4. Finding Common Keys Across Multiple Dictionaries
from random import randint, sample
# Generate random player data
players_s1 = {x: randint(1, 4) for x in sample('abcdef', randint(3, 6))}
players_s2 = {x: randint(1, 4) for x in sample('abcdef', randint(3, 6))}
players_s3 = {x: randint(1, 4) for x in sample('abcdef', randint(3, 6))}
print(players_s1)
print(players_s2)
print(players_s3)
Method 1: Loop-based Approach
common_keys = []
for key in players_s1:
if key in players_s2 and key in players_s3:
common_keys.append(key)
print(common_keys)
Method 2: Set Intersection
print(players_s1.keys() & players_s2.keys() & players_s3.keys())
Method 3: Using reduce() with map()
from functools import reduce
all_keys = map(dict.keys, [players_s1, players_s2, players_s3])
common = reduce(lambda a, b: a & b, all_keys)
print(common)
5. Maintaining Dictionary Order
Practical Scenario
A programming competition system needs to track contestants and their completion times. Each contestant completes a problem, and their time is recorded.
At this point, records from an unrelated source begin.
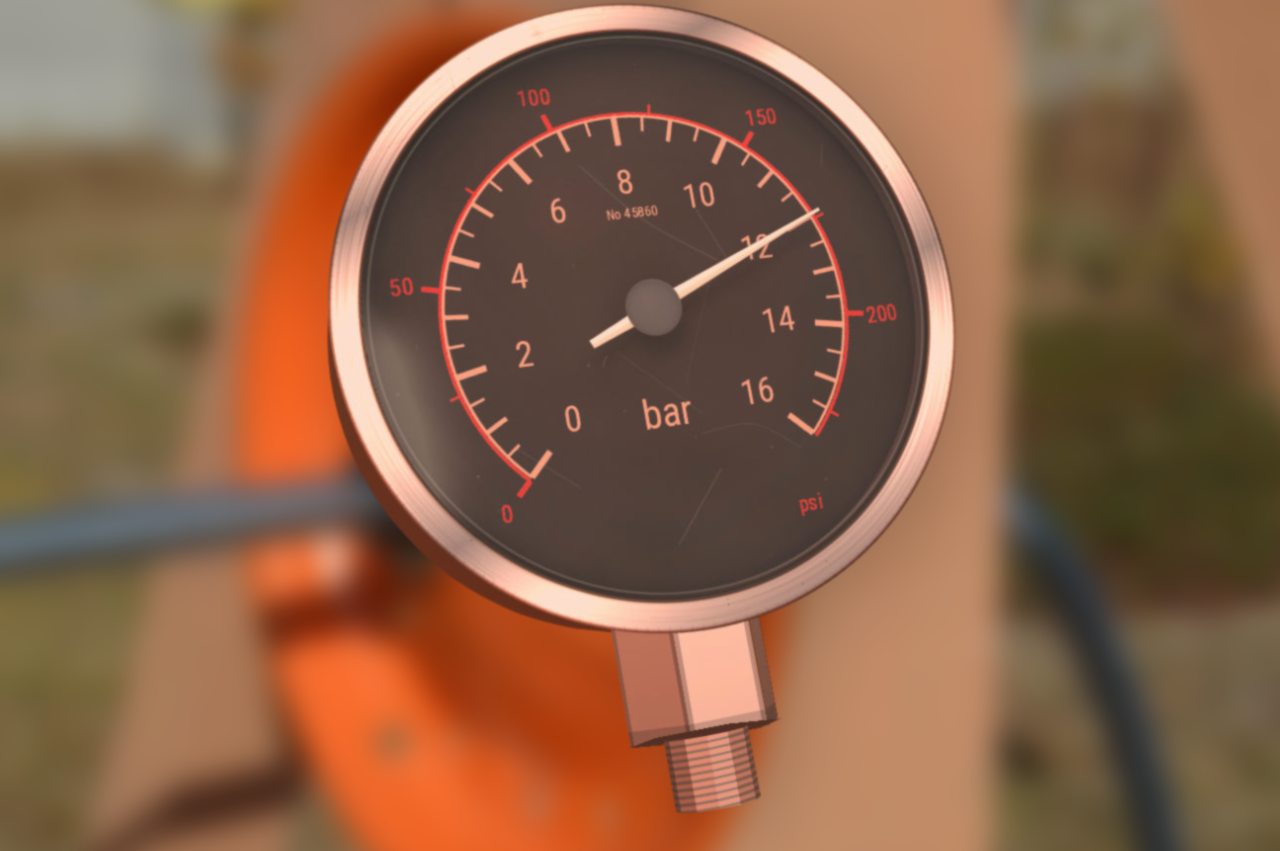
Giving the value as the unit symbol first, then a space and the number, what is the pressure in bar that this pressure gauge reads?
bar 12
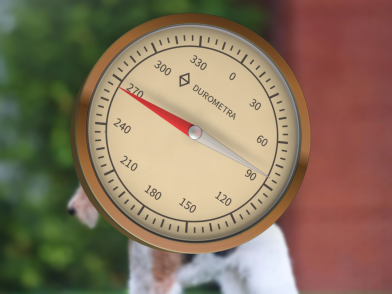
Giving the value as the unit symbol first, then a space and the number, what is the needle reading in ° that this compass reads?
° 265
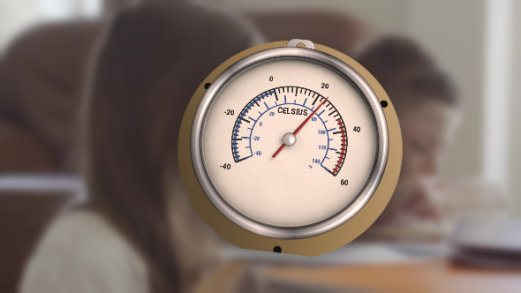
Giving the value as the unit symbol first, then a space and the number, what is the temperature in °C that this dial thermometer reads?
°C 24
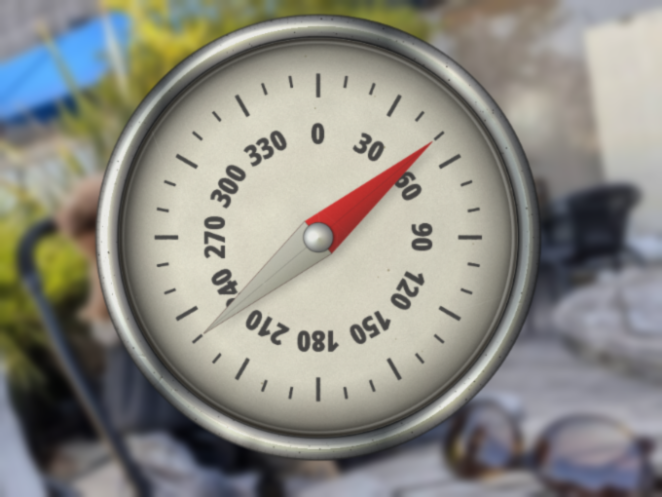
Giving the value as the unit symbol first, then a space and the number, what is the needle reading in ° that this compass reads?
° 50
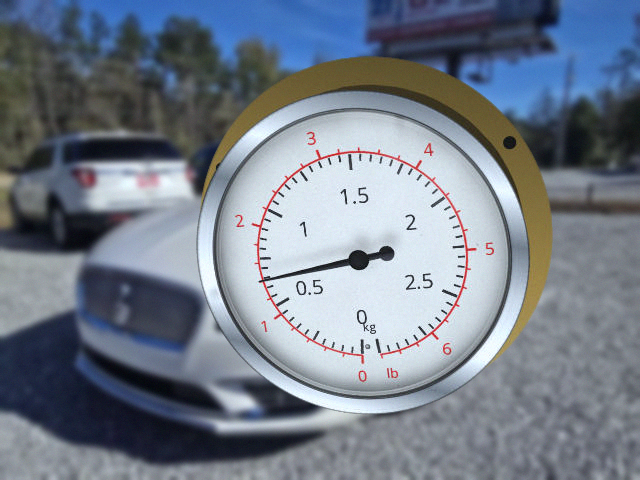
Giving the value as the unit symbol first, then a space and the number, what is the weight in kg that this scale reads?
kg 0.65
Later, organizers need to query scores by name.
results = {
'LiLei': (2, 43), # rank: 2, time: 43 minutes
'HanMeimei': (5, 52), # rank: 5, time: 52 minutes
'Jim': (1, 39), # rank: 1, time: 39 minutes
}
Python versions before 3.6 had unordered dictionaries. Starting from 3.6, standard dicts maintain insertion order.
Using OrderedDict
from collections import OrderedDict
od = OrderedDict()
od['Alice'] = (1, 25)
od['Charlie'] = (2, 31)
od['Diana'] = (3, 28)
for name in od:
print(name, od[name])
Competition Simulation
from time import time
from random import randint
from collections import OrderedDict
contestants = list('ABCDEF')
rankings = OrderedDict()
start_time = time()
for i in range(6):
input() # Wait for player input
player = contestants.pop(randint(0, 5 - i))
elapsed = time() - start_time
print(f"Player {i+1}: {player} completed in {elapsed:.2f}s")
rankings[player] = (i + 1, elapsed)
print("-" * 20)
for name in rankings:
print(name, rankings[name])
6. Implementing History Tracking
Many applications track user history: browsers store visited pages, media players remember viewed files, shells record commands.
Solution
Use a bounded queue (capacity N) to store history. The deque from collections provides a double-ended circular queue that automatically discards oldest entries when full.
Basic deque Usage
from collections import deque
history = deque(maxlen=5)
history.extend([1, 2, 3, 4, 5])
print(history)
# Adding 6th element automatically removes the oldest
history.append(6)
print(history) # [2, 3, 4, 5, 6]
Persisting History with pickle
import pickle
# Save to file
pickle.dump(history, open('user_history.dat', 'wb'))
# Load from file
loaded = pickle.load(open('user_history.dat', 'rb'))
print(loaded)
Complete Example: Guessing Game with History
from random import randint
from collections import deque
import pickle
target = randint(0, 100)
print(f'Answer: {target}')
history = deque(maxlen=5)
# Load existing history if available
try:
history = pickle.load(open('guess_history.dat', 'rb'))
print(f'Loaded history: {list(history)}')
except FileNotFoundError:
pass
def check_guess(guess):
if guess == target:
print('Correct!')
return True
elif guess < target:
print(f'{guess} is too low')
else:
print(f'{guess} is too high')
return False
while True:
user_input = input("Enter a number: ")
if user_input.isdigit():
num = int(user_input)
history.append(num)
if check_guess(num):
break
elif user_input in ('history', 'h?'):
print(list(history))
pickle.dump(history, open('guess_history.dat', 'wb'))
This implementation allows users to check their guessing history and persists data between sesions.